What we would need to do, if this type of situation actually arose, is to get our heads into the real world and think of real-world solutions.

In order to protect ourselves, we need to find some way to mold their desires so that their “reasons for action” are most compatible with the fulfillment of our own desires. We would need to start to look for cause-and-effect relationships such that, “If be do X, this will promote within these aliens an aversion to doing Y. Given that we have reason to promote an aversion to them doing Y, we have reason to be doing X.”

Hopefully, they will come to us with desires that are compatible with the fulfillment of the desires of others. After all, if they have formed a society that has grown to such complexity that they are traveling among the stars, then we have reason to hope that they have the science of promoting desires compatible with the fulfillment of other desires down to a science. They would, hopefully, be far better than we are at promoting kindness and inhibiting intellectual recklessness and cruelty.

They would, perhaps, take pity on our poor understanding of these topics (a poor understanding made even poorer by having huge segments of the population insisting that perfect moral knowledge comes from the books called ‘scripture’ created by substantially ignorant tribesmen) and teach us these techniques.

If not, then we have some work to do. We either need to find ways to modify their desires so that they are compatible with our own (and, also, to recognize the cruelty and selfishness of refusing to modify our own desires, where possible, to be compatible with their most serious needs), or we need a way to defend ourselves.

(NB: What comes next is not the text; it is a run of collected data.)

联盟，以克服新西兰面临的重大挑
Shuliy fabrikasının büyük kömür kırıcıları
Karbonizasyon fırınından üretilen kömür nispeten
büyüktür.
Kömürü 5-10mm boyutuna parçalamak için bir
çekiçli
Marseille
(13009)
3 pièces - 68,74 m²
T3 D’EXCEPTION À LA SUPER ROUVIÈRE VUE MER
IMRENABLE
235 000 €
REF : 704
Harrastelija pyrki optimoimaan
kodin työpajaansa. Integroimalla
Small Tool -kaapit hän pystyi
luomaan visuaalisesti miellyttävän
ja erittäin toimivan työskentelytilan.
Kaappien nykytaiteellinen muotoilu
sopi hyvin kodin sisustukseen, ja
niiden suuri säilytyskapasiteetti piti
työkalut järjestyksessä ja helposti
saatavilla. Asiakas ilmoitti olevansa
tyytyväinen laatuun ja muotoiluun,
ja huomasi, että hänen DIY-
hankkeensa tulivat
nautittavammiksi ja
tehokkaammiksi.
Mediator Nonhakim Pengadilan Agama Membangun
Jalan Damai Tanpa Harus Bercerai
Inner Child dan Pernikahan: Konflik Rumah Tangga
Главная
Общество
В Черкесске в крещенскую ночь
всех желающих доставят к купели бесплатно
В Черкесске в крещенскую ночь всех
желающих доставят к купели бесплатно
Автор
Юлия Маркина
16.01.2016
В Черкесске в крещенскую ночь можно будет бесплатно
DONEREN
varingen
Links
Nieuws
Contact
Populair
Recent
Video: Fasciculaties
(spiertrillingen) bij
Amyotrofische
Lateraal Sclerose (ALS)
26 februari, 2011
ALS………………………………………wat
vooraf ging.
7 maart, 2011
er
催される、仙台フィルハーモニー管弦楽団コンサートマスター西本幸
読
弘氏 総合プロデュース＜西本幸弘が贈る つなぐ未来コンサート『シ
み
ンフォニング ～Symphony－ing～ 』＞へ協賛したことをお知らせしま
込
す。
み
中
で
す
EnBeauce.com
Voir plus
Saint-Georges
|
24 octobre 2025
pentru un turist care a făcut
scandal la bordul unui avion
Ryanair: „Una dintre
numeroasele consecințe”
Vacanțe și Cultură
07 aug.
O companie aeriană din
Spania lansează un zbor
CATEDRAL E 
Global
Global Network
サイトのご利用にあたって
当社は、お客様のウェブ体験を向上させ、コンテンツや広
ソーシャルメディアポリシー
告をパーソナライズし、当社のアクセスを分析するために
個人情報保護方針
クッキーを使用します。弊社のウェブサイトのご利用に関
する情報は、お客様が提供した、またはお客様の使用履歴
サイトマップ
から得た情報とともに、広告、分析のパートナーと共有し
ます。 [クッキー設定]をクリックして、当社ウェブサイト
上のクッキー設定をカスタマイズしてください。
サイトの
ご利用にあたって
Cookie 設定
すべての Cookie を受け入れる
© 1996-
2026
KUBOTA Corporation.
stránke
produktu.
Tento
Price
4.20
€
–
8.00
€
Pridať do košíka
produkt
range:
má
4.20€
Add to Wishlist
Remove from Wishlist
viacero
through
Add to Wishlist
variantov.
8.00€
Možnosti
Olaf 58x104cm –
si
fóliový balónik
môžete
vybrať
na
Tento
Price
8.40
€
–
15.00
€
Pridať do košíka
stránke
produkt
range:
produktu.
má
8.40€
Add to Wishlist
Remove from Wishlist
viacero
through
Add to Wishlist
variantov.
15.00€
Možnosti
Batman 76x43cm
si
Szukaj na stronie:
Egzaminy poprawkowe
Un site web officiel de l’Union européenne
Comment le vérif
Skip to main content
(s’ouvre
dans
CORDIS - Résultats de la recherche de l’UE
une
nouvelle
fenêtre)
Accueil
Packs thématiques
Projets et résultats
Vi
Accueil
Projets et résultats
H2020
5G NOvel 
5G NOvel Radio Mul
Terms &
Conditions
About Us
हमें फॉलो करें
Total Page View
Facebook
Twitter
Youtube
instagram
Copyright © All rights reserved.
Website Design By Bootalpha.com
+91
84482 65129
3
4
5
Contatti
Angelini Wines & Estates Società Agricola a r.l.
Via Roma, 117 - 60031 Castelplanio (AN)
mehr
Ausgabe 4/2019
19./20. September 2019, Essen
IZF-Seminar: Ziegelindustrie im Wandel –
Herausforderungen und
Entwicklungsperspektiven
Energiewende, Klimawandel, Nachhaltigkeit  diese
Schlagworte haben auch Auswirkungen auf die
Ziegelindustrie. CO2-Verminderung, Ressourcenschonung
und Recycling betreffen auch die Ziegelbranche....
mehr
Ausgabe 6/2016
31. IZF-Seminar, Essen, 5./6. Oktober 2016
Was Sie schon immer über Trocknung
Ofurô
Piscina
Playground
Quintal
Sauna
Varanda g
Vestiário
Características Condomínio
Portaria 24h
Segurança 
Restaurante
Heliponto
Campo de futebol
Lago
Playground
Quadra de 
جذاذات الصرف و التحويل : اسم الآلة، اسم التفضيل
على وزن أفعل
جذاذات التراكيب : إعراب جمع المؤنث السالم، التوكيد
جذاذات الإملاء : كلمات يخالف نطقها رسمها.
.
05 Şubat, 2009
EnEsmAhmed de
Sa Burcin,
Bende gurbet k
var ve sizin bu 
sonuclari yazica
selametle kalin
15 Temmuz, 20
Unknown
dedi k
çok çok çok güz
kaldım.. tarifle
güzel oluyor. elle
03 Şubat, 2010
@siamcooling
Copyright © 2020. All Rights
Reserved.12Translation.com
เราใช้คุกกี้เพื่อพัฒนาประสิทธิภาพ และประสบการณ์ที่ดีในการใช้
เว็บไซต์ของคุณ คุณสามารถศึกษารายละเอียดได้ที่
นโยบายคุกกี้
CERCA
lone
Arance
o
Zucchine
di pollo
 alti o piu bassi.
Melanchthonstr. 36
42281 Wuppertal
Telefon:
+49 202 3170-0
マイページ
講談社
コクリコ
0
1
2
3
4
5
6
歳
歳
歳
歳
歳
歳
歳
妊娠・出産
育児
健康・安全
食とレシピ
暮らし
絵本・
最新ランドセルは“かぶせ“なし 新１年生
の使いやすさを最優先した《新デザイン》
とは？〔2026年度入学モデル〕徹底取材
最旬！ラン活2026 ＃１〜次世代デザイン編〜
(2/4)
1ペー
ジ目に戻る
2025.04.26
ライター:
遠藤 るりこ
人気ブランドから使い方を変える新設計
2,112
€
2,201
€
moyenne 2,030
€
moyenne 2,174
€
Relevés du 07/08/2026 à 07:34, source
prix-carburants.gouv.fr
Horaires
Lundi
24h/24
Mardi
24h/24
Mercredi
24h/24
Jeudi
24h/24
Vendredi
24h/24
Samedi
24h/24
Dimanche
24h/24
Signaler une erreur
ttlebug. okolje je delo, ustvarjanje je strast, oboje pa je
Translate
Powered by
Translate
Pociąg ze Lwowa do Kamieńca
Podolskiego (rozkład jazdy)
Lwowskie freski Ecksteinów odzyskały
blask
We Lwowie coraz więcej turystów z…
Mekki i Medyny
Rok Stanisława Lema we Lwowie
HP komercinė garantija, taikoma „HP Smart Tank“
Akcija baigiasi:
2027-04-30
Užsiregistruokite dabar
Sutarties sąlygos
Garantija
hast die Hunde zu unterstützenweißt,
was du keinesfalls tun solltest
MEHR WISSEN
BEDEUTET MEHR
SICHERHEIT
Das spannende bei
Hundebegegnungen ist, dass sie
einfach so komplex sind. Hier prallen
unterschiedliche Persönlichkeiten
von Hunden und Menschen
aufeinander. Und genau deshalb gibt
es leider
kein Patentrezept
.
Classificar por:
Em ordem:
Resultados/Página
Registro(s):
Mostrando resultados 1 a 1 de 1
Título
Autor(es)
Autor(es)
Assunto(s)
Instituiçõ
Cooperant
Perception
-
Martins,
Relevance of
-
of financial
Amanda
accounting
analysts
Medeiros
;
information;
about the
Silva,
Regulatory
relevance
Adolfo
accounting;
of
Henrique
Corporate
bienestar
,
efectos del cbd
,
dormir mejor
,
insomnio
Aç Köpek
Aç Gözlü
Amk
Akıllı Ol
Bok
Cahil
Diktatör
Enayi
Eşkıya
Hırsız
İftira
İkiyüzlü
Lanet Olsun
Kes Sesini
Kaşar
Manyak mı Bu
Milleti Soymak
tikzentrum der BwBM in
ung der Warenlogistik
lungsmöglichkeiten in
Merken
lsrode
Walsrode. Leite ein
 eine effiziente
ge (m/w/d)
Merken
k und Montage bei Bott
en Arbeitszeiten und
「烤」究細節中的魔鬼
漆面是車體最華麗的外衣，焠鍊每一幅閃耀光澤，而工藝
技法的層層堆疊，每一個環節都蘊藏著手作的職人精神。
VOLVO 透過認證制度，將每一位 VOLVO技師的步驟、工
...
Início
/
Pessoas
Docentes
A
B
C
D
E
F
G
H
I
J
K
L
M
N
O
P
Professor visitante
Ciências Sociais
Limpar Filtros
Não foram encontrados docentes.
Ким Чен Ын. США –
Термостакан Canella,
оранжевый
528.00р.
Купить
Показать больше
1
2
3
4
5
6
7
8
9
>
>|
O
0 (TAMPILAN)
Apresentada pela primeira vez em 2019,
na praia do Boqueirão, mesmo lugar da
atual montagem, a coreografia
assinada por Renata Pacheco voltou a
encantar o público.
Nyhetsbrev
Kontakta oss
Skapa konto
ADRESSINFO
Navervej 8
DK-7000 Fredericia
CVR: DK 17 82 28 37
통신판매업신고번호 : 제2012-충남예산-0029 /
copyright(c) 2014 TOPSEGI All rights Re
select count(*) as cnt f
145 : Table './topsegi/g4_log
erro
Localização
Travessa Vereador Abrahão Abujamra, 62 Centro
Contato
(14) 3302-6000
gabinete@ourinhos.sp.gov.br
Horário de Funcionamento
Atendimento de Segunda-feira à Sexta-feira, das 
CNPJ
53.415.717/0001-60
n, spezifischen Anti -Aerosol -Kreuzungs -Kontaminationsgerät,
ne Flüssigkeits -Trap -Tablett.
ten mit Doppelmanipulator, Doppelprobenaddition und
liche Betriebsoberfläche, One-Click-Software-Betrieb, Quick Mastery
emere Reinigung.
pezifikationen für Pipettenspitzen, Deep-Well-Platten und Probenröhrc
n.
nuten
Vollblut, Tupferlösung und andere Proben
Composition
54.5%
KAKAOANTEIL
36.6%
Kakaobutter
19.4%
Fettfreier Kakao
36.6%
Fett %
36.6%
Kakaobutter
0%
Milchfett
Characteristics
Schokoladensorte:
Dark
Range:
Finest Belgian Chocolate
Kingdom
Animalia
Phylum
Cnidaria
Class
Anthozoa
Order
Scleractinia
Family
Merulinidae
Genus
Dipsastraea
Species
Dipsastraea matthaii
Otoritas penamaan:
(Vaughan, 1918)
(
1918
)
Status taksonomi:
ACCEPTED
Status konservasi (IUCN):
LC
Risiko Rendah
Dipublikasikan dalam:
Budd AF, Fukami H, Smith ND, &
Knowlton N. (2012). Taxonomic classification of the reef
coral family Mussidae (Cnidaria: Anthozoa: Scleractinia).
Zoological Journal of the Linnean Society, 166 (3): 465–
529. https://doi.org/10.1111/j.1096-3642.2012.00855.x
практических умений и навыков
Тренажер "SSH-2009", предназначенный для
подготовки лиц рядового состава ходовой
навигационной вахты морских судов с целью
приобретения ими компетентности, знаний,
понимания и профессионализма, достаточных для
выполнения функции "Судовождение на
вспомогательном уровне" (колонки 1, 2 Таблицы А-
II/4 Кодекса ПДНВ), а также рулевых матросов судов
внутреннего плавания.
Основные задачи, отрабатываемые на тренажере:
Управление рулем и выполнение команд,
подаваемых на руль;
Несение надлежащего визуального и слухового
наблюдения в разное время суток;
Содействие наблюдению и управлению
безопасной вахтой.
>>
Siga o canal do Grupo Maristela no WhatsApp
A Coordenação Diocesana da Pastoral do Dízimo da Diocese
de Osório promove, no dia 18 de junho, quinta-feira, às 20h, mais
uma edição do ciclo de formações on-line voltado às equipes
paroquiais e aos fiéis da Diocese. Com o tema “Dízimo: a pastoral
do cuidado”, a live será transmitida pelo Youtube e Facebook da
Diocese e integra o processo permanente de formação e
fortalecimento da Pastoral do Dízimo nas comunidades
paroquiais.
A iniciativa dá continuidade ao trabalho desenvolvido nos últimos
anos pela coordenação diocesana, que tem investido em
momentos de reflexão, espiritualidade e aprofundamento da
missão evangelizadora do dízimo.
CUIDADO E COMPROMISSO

Or we will suffer the consequences. In the real world, these are the only options.

Perhaps they are out there right now, waiting for us to ‘grow up,’ and end this nonsense of thinking that morality comes from primitive texts or ‘intrinsic values’, and recognize that morality involves making real-world ‘reasons for action’ compatible with the desires of others. Once we become truly moral beings, they will have reason to talk to us. As long as we remain bound by primitive superstition on matters of morality, they have reason to leave us alone. (Note: I doubt that there are beings out there watching us, but I sometimes find it interesting to imagine that there are.)

Gods

This leads us finally to gods. Our obligation to obey a God (and its right to command) is no different than our obligation to become a food supplement to a particularly advanced alien race, and their right to enslave us. There is nothing about might and intelligence that creates a right to rule and a duty to obey. We may be forced to obey by a race we lack the power to resist, but a power to extract obedience is no more a right to command, then the power to rape a person in a dark alley implies a duty on the victim's part to consent to sex.

2 comments:

Simen said...

Value is a subjective concept. Things can have value even though they have no reasons for actions because things can themselves be desires. Even though a dead item such as a photo or a car have no intrinsic value, we hesitate to destroy them even when it would be beneficial to us because they have value to others.

Alonzo Fyfe said...

simen

Look around and you will find arguments that suggest that all concepts are subjective.

Also, more importantly, the idea of 'value' being unrelated to 'reasons for action' such that a person has a reason to pursue something he has a reason to pursue is absurd.

Yes, photos and cars can have value - but only insofar as they are able to fulfill desires. The fact that something has value to others (fulfills their desires) does not imply that it has value for us unless we desire that the desires of others be fulfilled (or desire those things that tend to fulfill the desires of others).